* [WORK REQUEST]
Without leaving anything out, print every line of the data.
──────── MATERIAL FOR THE TASK ────────
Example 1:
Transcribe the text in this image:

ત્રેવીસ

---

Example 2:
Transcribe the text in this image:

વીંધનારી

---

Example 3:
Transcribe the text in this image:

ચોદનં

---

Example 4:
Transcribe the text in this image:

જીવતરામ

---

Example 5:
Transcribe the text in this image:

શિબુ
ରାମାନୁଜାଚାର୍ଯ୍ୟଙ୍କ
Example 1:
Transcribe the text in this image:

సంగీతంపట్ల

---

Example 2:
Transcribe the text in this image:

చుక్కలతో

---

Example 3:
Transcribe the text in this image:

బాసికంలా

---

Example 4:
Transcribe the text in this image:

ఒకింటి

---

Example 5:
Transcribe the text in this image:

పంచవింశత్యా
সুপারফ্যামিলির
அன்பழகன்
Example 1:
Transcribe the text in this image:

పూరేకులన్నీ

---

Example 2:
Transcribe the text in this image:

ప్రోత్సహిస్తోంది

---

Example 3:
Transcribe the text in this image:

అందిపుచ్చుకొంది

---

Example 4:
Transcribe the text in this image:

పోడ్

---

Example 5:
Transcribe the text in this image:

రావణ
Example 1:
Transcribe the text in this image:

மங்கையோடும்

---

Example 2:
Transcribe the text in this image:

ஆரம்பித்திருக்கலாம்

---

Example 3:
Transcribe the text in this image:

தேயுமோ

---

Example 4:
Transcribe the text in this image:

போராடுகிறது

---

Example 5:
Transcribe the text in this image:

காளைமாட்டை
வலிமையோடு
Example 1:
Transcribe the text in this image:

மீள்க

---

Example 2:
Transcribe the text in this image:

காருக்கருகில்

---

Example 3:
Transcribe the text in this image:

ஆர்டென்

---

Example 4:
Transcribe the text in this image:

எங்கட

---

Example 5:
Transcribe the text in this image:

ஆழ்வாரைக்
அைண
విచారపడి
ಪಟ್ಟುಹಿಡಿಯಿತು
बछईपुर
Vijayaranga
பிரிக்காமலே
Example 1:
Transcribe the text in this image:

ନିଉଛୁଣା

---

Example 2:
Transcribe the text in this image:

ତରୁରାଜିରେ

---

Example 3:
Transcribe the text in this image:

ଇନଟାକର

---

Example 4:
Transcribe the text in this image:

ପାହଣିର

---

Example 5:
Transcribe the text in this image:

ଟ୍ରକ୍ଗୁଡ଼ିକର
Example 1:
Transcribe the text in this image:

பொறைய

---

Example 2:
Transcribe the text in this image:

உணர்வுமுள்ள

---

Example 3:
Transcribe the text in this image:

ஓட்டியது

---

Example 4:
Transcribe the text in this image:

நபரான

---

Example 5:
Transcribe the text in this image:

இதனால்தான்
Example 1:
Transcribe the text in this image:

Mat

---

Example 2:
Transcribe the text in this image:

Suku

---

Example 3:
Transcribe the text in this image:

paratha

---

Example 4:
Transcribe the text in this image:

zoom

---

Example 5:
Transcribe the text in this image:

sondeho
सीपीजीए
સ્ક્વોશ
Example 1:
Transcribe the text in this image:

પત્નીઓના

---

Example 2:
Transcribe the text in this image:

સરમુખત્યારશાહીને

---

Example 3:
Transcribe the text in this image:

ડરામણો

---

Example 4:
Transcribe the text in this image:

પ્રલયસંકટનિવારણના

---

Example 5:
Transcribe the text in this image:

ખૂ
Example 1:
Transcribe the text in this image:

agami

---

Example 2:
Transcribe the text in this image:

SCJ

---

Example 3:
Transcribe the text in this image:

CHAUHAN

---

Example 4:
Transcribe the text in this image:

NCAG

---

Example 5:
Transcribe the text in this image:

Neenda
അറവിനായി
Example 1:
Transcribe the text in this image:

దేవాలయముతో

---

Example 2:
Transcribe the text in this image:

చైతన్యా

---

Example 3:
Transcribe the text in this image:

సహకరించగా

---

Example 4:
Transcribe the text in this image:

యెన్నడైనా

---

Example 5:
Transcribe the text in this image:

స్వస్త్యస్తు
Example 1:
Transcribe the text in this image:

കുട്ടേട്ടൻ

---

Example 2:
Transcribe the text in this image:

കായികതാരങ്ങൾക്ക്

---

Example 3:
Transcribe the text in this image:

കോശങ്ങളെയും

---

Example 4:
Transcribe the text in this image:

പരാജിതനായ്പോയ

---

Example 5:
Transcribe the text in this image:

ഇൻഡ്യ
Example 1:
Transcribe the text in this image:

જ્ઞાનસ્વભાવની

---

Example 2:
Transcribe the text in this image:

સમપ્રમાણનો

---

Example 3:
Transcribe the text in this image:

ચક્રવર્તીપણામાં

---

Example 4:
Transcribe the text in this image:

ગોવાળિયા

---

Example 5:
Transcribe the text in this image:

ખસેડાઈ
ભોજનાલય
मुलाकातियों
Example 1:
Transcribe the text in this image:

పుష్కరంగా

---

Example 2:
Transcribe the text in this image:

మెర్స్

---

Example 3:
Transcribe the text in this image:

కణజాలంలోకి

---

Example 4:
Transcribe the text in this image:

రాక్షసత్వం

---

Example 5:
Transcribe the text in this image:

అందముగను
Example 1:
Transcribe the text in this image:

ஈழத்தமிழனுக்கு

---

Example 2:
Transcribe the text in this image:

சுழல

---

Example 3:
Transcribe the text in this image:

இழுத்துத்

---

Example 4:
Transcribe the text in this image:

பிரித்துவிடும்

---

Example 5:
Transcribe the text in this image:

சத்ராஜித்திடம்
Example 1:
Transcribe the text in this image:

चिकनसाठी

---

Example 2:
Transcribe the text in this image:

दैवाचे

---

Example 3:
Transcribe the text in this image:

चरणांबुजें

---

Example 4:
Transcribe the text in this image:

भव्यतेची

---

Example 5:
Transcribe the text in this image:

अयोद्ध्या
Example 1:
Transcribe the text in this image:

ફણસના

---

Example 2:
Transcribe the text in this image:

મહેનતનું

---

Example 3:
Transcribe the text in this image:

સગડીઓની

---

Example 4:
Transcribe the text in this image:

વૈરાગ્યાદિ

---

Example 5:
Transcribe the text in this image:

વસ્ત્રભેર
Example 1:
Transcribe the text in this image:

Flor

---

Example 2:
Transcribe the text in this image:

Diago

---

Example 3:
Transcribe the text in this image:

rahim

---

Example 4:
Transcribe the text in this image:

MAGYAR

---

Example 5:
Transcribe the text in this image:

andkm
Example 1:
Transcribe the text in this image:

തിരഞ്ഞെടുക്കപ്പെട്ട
────────
* [ANSWER TO THIS TASK]
Example 1:
Transcribe the text in this image:

ત્રેવીસ

---

Example 2:
Transcribe the text in this image:

વીંધનારી

---

Example 3:
Transcribe the text in this image:

ચોદનં

---

Example 4:
Transcribe the text in this image:

જીવતરામ

---

Example 5:
Transcribe the text in this image:

શિબુ
ରାମାନୁଜାଚାର୍ଯ୍ୟଙ୍କ
Example 1:
Transcribe the text in this image:

సంగీతంపట్ల

---

Example 2:
Transcribe the text in this image:

చుక్కలతో

---

Example 3:
Transcribe the text in this image:

బాసికంలా

---

Example 4:
Transcribe the text in this image:

ఒకింటి

---

Example 5:
Transcribe the text in this image:

పంచవింశత్యా
সুপারফ্যামিলির
அன்பழகன்
Example 1:
Transcribe the text in this image:

పూరేకులన్నీ

---

Example 2:
Transcribe the text in this image:

ప్రోత్సహిస్తోంది

---

Example 3:
Transcribe the text in this image:

అందిపుచ్చుకొంది

---

Example 4:
Transcribe the text in this image:

పోడ్

---

Example 5:
Transcribe the text in this image:

రావణ
Example 1:
Transcribe the text in this image:

மங்கையோடும்

---

Example 2:
Transcribe the text in this image:

ஆரம்பித்திருக்கலாம்

---

Example 3:
Transcribe the text in this image:

தேயுமோ

---

Example 4:
Transcribe the text in this image:

போராடுகிறது

---

Example 5:
Transcribe the text in this image:

காளைமாட்டை
வலிமையோடு
Example 1:
Transcribe the text in this image:

மீள்க

---

Example 2:
Transcribe the text in this image:

காருக்கருகில்

---

Example 3:
Transcribe the text in this image:

ஆர்டென்

---

Example 4:
Transcribe the text in this image:

எங்கட

---

Example 5:
Transcribe the text in this image:

ஆழ்வாரைக்
அைண
విచారపడి
ಪಟ್ಟುಹಿಡಿಯಿತು
बछईपुर
Vijayaranga
பிரிக்காமலே
Example 1:
Transcribe the text in this image:

ନିଉଛୁଣା

---

Example 2:
Transcribe the text in this image:

ତରୁରାଜିରେ

---

Example 3:
Transcribe the text in this image:

ଇନଟାକର

---

Example 4:
Transcribe the text in this image:

ପାହଣିର

---

Example 5:
Transcribe the text in this image:

ଟ୍ରକ୍ଗୁଡ଼ିକର
Example 1:
Transcribe the text in this image:

பொறைய

---

Example 2:
Transcribe the text in this image:

உணர்வுமுள்ள

---

Example 3:
Transcribe the text in this image:

ஓட்டியது

---

Example 4:
Transcribe the text in this image:

நபரான

---

Example 5:
Transcribe the text in this image:

இதனால்தான்
Example 1:
Transcribe the text in this image:

Mat

---

Example 2:
Transcribe the text in this image:

Suku

---

Example 3:
Transcribe the text in this image:

paratha

---

Example 4:
Transcribe the text in this image:

zoom

---

Example 5:
Transcribe the text in this image:

sondeho
सीपीजीए
સ્ક્વોશ
Example 1:
Transcribe the text in this image:

પત્નીઓના

---

Example 2:
Transcribe the text in this image:

સરમુખત્યારશાહીને

---

Example 3:
Transcribe the text in this image:

ડરામણો

---

Example 4:
Transcribe the text in this image:

પ્રલયસંકટનિવારણના

---

Example 5:
Transcribe the text in this image:

ખૂ
Example 1:
Transcribe the text in this image:

agami

---

Example 2:
Transcribe the text in this image:

SCJ

---

Example 3:
Transcribe the text in this image:

CHAUHAN

---

Example 4:
Transcribe the text in this image:

NCAG

---

Example 5:
Transcribe the text in this image:

Neenda
അറവിനായി
Example 1:
Transcribe the text in this image:

దేవాలయముతో

---

Example 2:
Transcribe the text in this image:

చైతన్యా

---

Example 3:
Transcribe the text in this image:

సహకరించగా

---

Example 4:
Transcribe the text in this image:

యెన్నడైనా

---

Example 5:
Transcribe the text in this image:

స్వస్త్యస్తు
Example 1:
Transcribe the text in this image:

കുട്ടേട്ടൻ

---

Example 2:
Transcribe the text in this image:

കായികതാരങ്ങൾക്ക്

---

Example 3:
Transcribe the text in this image:

കോശങ്ങളെയും

---

Example 4:
Transcribe the text in this image:

പരാജിതനായ്പോയ

---

Example 5:
Transcribe the text in this image:

ഇൻഡ്യ
Example 1:
Transcribe the text in this image:

જ્ઞાનસ્વભાવની

---

Example 2:
Transcribe the text in this image:

સમપ્રમાણનો

---

Example 3:
Transcribe the text in this image:

ચક્રવર્તીપણામાં

---

Example 4:
Transcribe the text in this image:

ગોવાળિયા

---

Example 5:
Transcribe the text in this image:

ખસેડાઈ
ભોજનાલય
मुलाकातियों
Example 1:
Transcribe the text in this image:

పుష్కరంగా

---

Example 2:
Transcribe the text in this image:

మెర్స్

---

Example 3:
Transcribe the text in this image:

కణజాలంలోకి

---

Example 4:
Transcribe the text in this image:

రాక్షసత్వం

---

Example 5:
Transcribe the text in this image:

అందముగను
Example 1:
Transcribe the text in this image:

ஈழத்தமிழனுக்கு

---

Example 2:
Transcribe the text in this image:

சுழல

---

Example 3:
Transcribe the text in this image:

இழுத்துத்

---

Example 4:
Transcribe the text in this image:

பிரித்துவிடும்

---

Example 5:
Transcribe the text in this image:

சத்ராஜித்திடம்
Example 1:
Transcribe the text in this image:

चिकनसाठी

---

Example 2:
Transcribe the text in this image:

दैवाचे

---

Example 3:
Transcribe the text in this image:

चरणांबुजें

---

Example 4:
Transcribe the text in this image:

भव्यतेची

---

Example 5:
Transcribe the text in this image:

अयोद्ध्या
Example 1:
Transcribe the text in this image:

ફણસના

---

Example 2:
Transcribe the text in this image:

મહેનતનું

---

Example 3:
Transcribe the text in this image:

સગડીઓની

---

Example 4:
Transcribe the text in this image:

વૈરાગ્યાદિ

---

Example 5:
Transcribe the text in this image:

વસ્ત્રભેર
Example 1:
Transcribe the text in this image:

Flor

---

Example 2:
Transcribe the text in this image:

Diago

---

Example 3:
Transcribe the text in this image:

rahim

---

Example 4:
Transcribe the text in this image:

MAGYAR

---

Example 5:
Transcribe the text in this image:

andkm
Example 1:
Transcribe the text in this image:

തിരഞ്ഞെടുക്കപ്പെട്ട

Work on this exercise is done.